## Directions for this task
From the line containing "nhiệm lại Giám đốc Thư" down to the last line of the listing, quote everything word for word, and nothing else, keeping pictures out.

======== Data

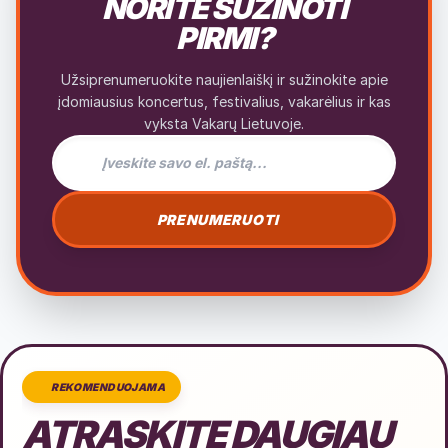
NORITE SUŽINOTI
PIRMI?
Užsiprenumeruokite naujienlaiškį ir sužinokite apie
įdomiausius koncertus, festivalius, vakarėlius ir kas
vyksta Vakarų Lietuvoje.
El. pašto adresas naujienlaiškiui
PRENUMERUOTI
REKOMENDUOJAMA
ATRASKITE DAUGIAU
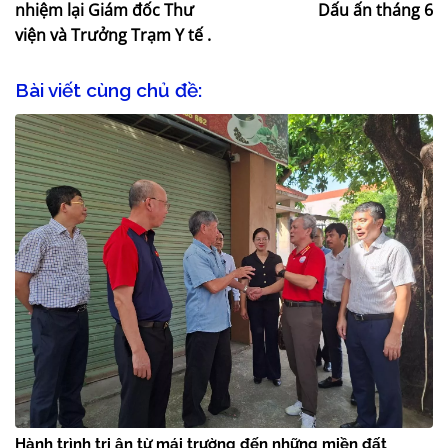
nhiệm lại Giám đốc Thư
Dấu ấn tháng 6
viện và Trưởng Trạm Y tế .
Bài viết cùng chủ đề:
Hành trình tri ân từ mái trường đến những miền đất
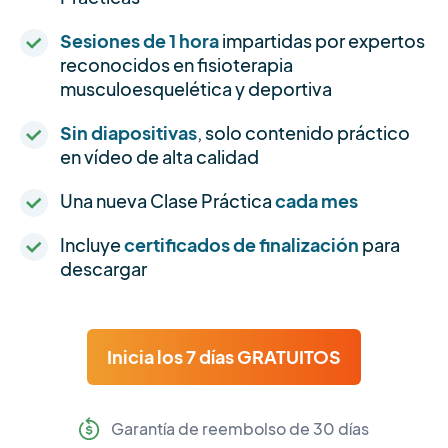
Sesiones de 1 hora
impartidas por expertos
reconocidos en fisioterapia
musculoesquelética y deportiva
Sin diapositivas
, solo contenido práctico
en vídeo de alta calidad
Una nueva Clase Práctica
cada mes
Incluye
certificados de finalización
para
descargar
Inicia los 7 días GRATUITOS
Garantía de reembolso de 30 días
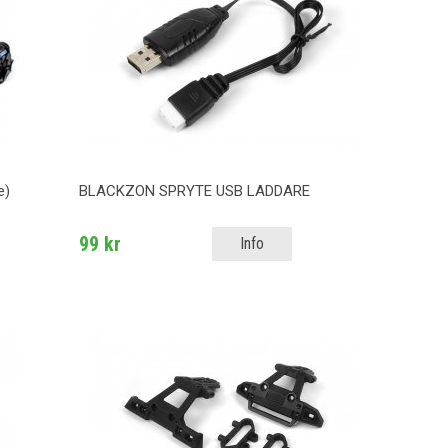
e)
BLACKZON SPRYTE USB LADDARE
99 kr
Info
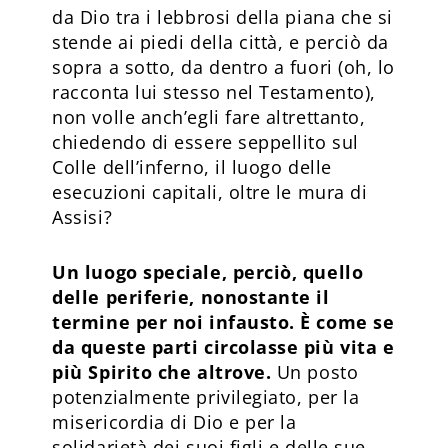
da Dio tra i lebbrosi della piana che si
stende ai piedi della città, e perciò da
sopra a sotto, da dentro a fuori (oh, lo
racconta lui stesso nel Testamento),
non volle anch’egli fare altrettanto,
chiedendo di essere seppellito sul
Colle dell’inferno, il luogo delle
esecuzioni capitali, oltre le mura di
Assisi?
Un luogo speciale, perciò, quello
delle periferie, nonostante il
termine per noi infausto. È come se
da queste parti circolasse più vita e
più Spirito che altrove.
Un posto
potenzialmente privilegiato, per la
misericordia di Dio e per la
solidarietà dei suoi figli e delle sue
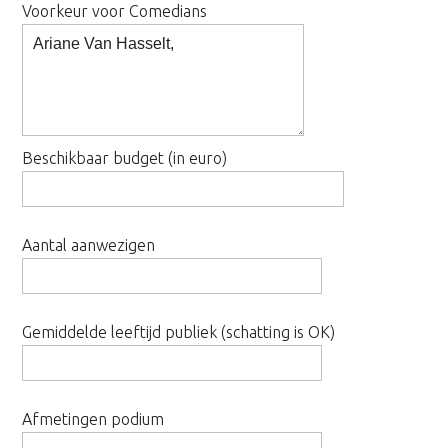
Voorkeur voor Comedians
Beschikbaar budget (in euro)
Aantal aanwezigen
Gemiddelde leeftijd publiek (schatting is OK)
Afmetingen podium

================

## Written answer
nhiệm lại Giám đốc Thư
Dấu ấn tháng 6
viện và Trưởng Trạm Y tế .
Bài viết cùng chủ đề:
Hành trình tri ân từ mái trường đến những miền đất
Sesiones de 1 hora
impartidas por expertos
reconocidos en fisioterapia
musculoesquelética y deportiva
Sin diapositivas
, solo contenido práctico
en vídeo de alta calidad
Una nueva Clase Práctica
cada mes
Incluye
certificados de finalización
para
descargar
Inicia los 7 días GRATUITOS
Garantía de reembolso de 30 días
e)
BLACKZON SPRYTE USB LADDARE
99 kr
Info
da Dio tra i lebbrosi della piana che si
stende ai piedi della città, e perciò da
sopra a sotto, da dentro a fuori (oh, lo
racconta lui stesso nel Testamento),
non volle anch’egli fare altrettanto,
chiedendo di essere seppellito sul
Colle dell’inferno, il luogo delle
esecuzioni capitali, oltre le mura di
Assisi?
Un luogo speciale, perciò, quello
delle periferie, nonostante il
termine per noi infausto. È come se
da queste parti circolasse più vita e
più Spirito che altrove.
Un posto
potenzialmente privilegiato, per la
misericordia di Dio e per la
solidarietà dei suoi figli e delle sue
Voorkeur voor Comedians
Beschikbaar budget (in euro)
Aantal aanwezigen
Gemiddelde leeftijd publiek (schatting is OK)
Afmetingen podium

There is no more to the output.